The cause of the panic was a system request! The remaining files in the pstore contain more of the logs leading up to the panic as well as more context. Each of the files has a small, descriptive header describing the source of the logs.
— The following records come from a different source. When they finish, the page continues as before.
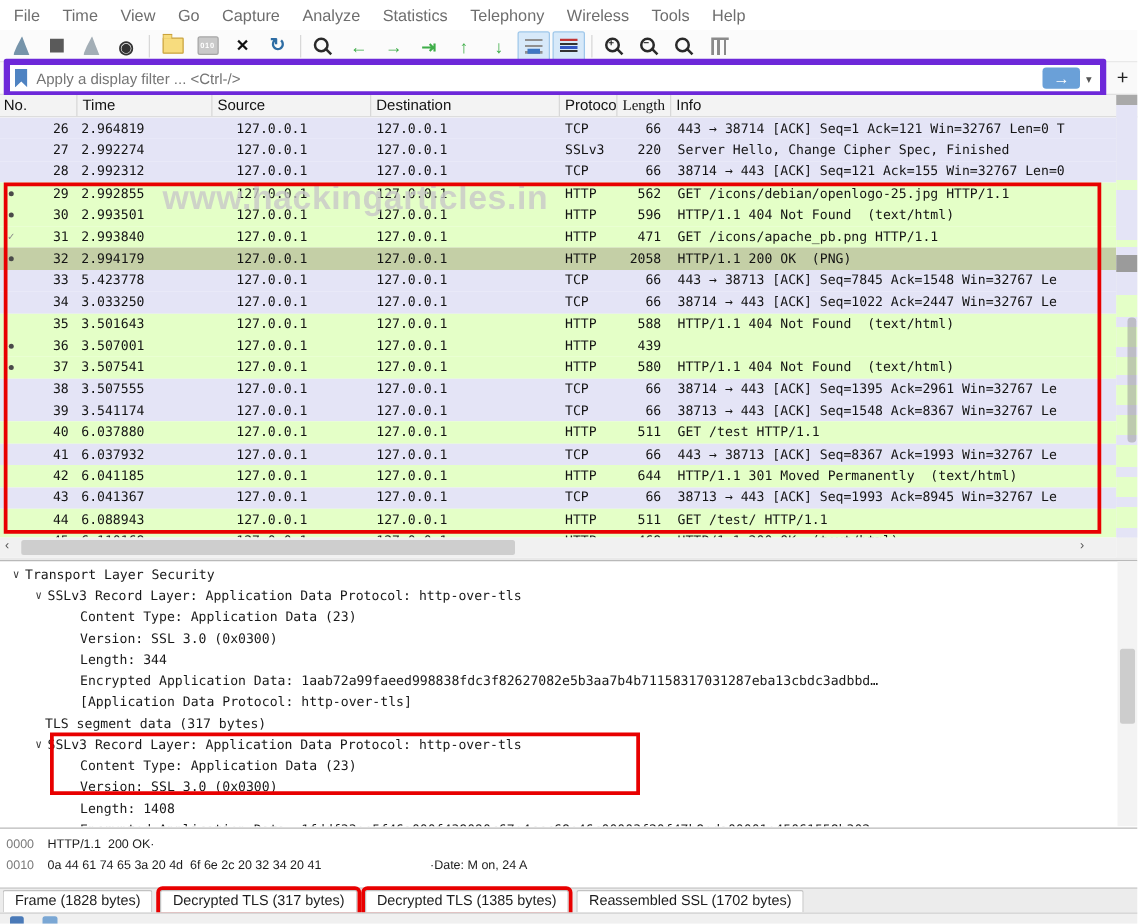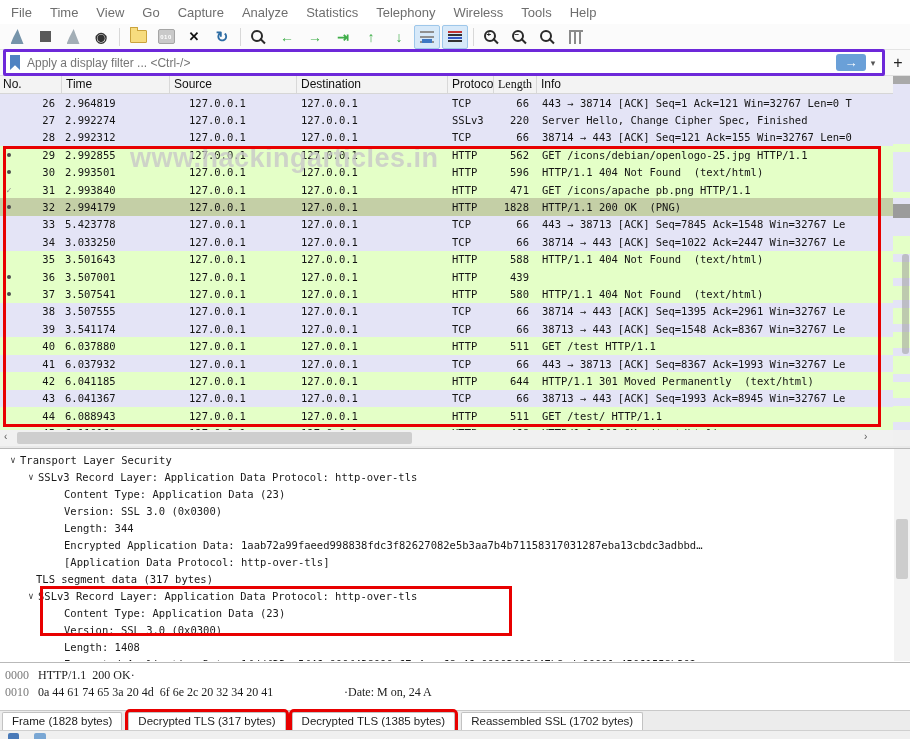"Apply a display filter ..." .filter-field { border: 3px solid #6d28d9 -> 5px solid #6d28d9 }
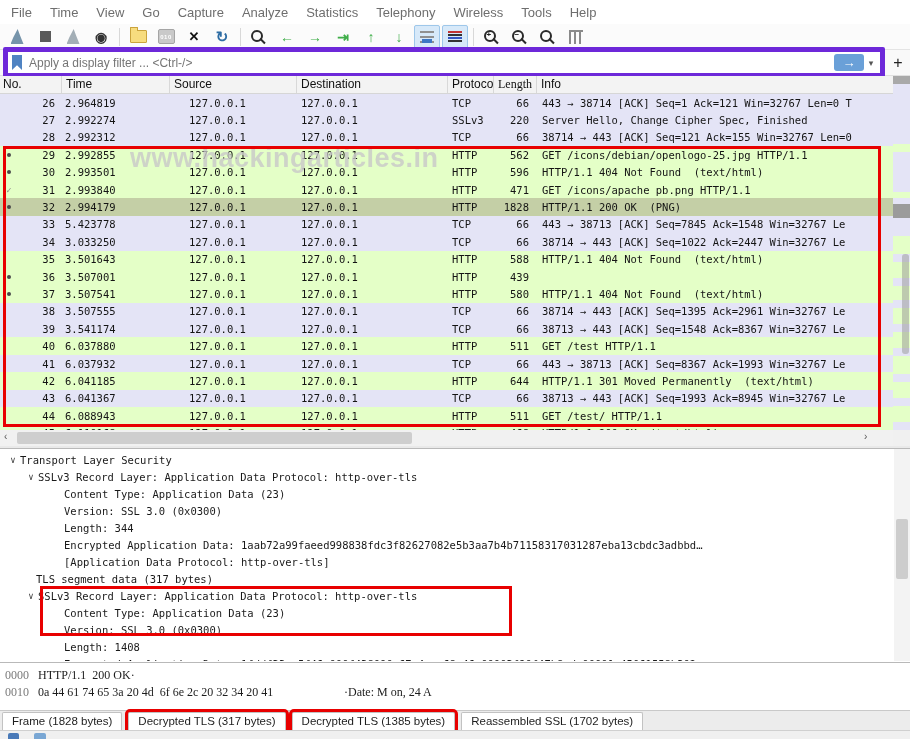"1828" span.c-len { text: 1828 -> 2058 }
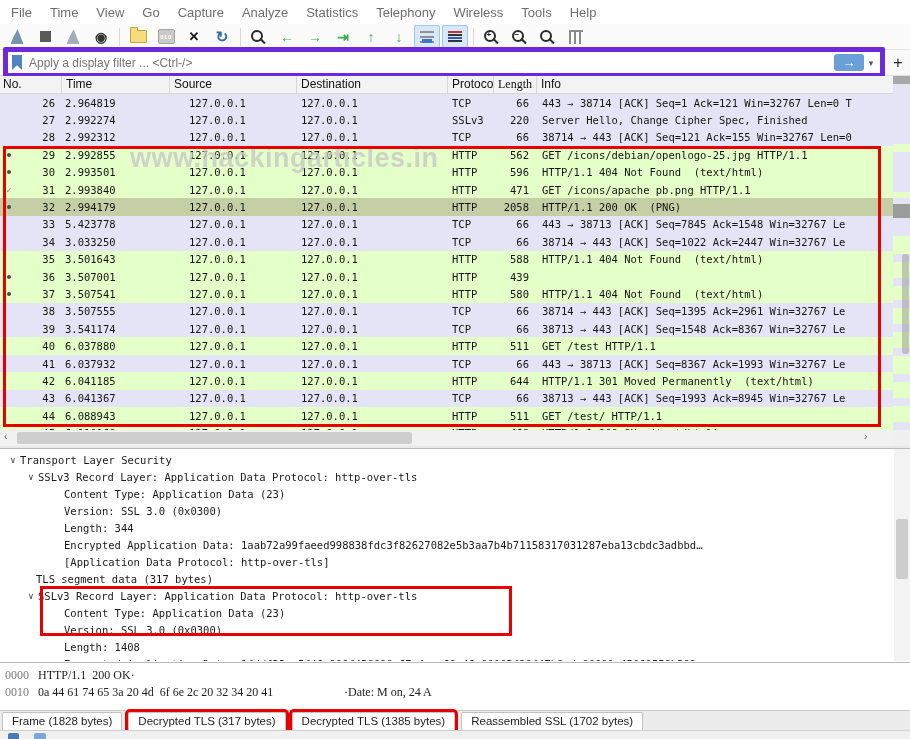"0000" #hexpane { font-family: Liberation Serif, serif -> Liberation Sans, sans-serif; font-size: 12px -> 10px }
Looking at each of the headers shows the rough structure of the logs:

$ head --lines=1 /sys/fs/pstore/dmesg-erst-6319986351055831041
Oops#1 Part1

$ head --lines=1 /sys/fs/pstore/dmesg-erst-6319986351055831042
Oops#1 Part2

$ head --lines=1 /sys/fs/pstore/dmesg-erst-6319986351055831043
Panic#2 Part1

$ head --lines=1 /sys/fs/pstore/dmesg-erst-6319986351055831044
Panic#2 Part2

$ head --lines=1 /sys/fs/pstore/dmesg-erst-6319986351055831045
Panic#2 Part3

It is important to note that the pstore typically has very limited storage space (on the order of kilobytes) and will not overwrite entries when out of space. The files in /sys/fs/pstore must be removed to free up space. The typical approach is to move the files from the pstore to a more permanent storage location on boot, but Container Linux will not do this automatically for you.